- **Version difference data**:
--- START ---
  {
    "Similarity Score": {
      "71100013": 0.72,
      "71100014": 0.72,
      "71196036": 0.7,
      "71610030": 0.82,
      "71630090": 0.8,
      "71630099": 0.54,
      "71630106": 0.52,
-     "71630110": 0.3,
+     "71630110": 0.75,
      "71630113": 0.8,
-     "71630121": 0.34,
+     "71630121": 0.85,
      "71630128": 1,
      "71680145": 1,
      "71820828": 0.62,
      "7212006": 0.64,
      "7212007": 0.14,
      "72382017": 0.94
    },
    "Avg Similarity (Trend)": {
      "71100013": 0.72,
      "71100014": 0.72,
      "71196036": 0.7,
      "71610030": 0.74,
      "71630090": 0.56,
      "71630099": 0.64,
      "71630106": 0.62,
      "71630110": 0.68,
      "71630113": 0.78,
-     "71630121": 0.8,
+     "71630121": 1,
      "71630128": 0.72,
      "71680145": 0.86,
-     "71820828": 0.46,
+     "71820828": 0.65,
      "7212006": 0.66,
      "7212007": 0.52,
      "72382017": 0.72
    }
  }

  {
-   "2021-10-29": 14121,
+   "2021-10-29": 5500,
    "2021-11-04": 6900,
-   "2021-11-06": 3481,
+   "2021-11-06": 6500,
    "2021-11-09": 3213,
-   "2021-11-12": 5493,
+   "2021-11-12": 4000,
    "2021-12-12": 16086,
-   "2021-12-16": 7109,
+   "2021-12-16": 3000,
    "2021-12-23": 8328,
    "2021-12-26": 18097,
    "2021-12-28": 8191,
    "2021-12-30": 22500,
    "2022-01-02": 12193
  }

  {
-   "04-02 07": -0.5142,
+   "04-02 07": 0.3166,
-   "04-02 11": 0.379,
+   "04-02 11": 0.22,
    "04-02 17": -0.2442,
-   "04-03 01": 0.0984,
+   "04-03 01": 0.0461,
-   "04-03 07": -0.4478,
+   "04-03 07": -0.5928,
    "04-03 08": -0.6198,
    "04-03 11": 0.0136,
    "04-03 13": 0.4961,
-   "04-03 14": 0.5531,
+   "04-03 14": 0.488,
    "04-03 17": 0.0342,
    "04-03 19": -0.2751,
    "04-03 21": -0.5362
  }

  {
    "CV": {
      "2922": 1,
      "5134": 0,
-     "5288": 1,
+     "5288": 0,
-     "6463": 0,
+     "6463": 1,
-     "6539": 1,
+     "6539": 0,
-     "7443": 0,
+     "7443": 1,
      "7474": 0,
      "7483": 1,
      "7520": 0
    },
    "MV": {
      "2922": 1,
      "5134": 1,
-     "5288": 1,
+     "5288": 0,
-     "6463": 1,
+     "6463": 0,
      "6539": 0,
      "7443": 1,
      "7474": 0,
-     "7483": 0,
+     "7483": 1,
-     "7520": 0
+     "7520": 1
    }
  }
--- END ---
--- START ---
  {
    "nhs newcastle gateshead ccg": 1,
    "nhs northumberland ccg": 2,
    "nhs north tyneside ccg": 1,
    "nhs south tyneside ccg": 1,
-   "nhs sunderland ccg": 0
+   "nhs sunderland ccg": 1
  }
--- END ---
- **Work item**: Find and copy every line in the entries above where the string "sunderland" occurs.

- **Answer to the problem**:
-   "nhs sunderland ccg": 0
+   "nhs sunderland ccg": 1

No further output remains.